→ ACTIVITY A
Answer these questions from the excerpt on the pie-growing mentality:
(i) What does the pie-growing mentality stress about the pie?
(ii) What happens to workers when a company extracts as much as possible out of them?
(iii) What does the excerpt say is needed to back up the idea that the pie can be expanded?
→ ACTIVITY B
Please quote the excerpt on the pie-growing mentality word for word, starting with "Such human resource" and going on through "back it up.".

Such human resource practices are highly damaging. Not only to employees but, less obviously, to businesses themselves. The pie-growing mentality stresses that the pie is not fixed. By extracting as much as possible out of workers, a company doesn’t increase investors’ slice of the pie. Instead, it shrinks it, ultimately harming investors, because these workers become less motivated and productive. And on the flipside, investing employees grows the pie, boosting company performance in the long term. The idea that the pie can be expanded – that both employees and shareholders can simultaneously gain – might seem a too-good-to-be-true pipedream, so we need rigorous evidence to back it up.

Extracted items:
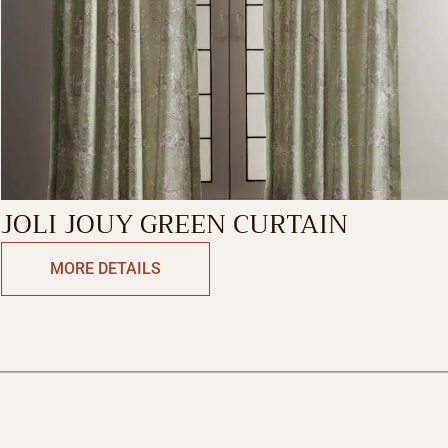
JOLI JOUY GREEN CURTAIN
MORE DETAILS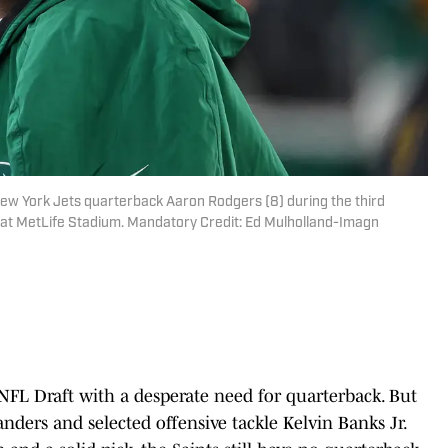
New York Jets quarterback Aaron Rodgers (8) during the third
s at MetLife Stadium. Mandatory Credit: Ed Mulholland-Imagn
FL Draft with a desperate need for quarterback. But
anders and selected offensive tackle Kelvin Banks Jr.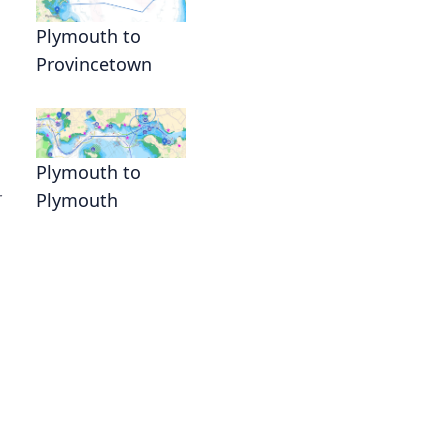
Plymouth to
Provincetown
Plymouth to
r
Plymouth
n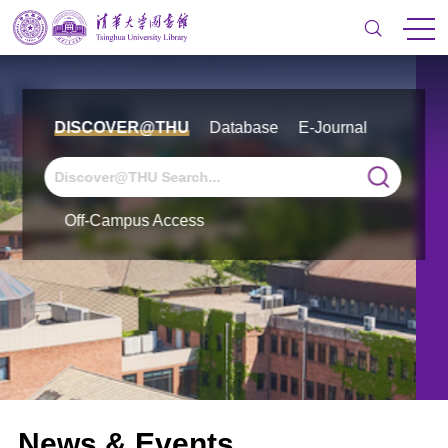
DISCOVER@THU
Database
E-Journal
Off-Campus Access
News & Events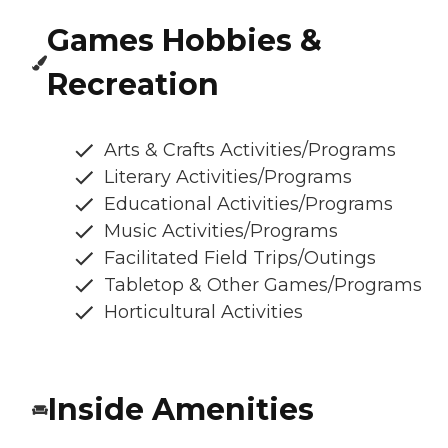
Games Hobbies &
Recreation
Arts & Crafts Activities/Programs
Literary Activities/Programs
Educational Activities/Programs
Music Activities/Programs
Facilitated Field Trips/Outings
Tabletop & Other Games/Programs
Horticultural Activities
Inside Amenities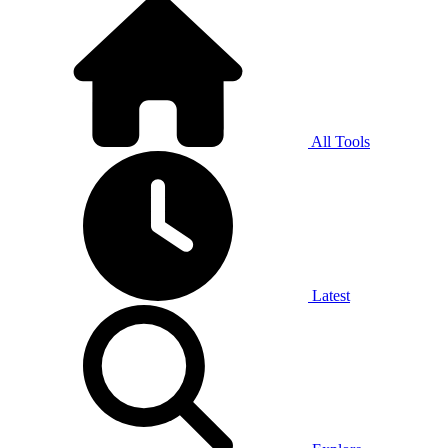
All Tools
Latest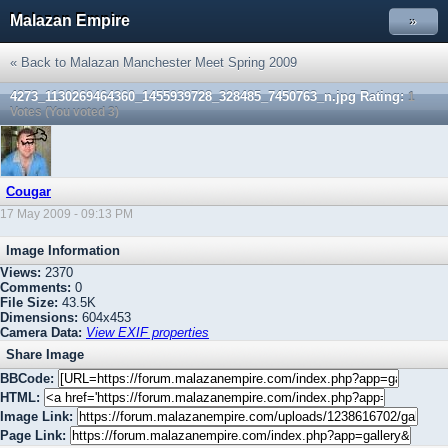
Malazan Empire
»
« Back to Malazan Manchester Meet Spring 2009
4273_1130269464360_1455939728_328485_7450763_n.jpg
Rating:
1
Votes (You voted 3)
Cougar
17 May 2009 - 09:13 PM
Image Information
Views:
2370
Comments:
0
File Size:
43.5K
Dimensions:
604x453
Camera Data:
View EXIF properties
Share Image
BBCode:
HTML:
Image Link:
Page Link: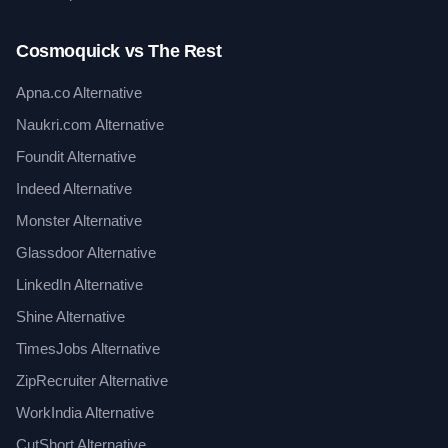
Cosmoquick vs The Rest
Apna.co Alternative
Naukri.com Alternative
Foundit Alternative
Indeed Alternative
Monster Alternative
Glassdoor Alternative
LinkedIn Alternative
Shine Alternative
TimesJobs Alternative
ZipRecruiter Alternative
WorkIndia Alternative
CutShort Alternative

→ WRITTEN REPLY A
(i) That the pie is not fixed.
(ii) They become less motivated and productive.
(iii) Rigorous evidence.

→ WRITTEN REPLY B
Such human resource practices are highly damaging. Not only to employees but, less obviously, to businesses themselves. The pie-growing mentality stresses that the pie is not fixed. By extracting as much as possible out of workers, a company doesn’t increase investors’ slice of the pie. Instead, it shrinks it, ultimately harming investors, because these workers become less motivated and productive. And on the flipside, investing employees grows the pie, boosting company performance in the long term. The idea that the pie can be expanded – that both employees and shareholders can simultaneously gain – might seem a too-good-to-be-true pipedream, so we need rigorous evidence to back it up.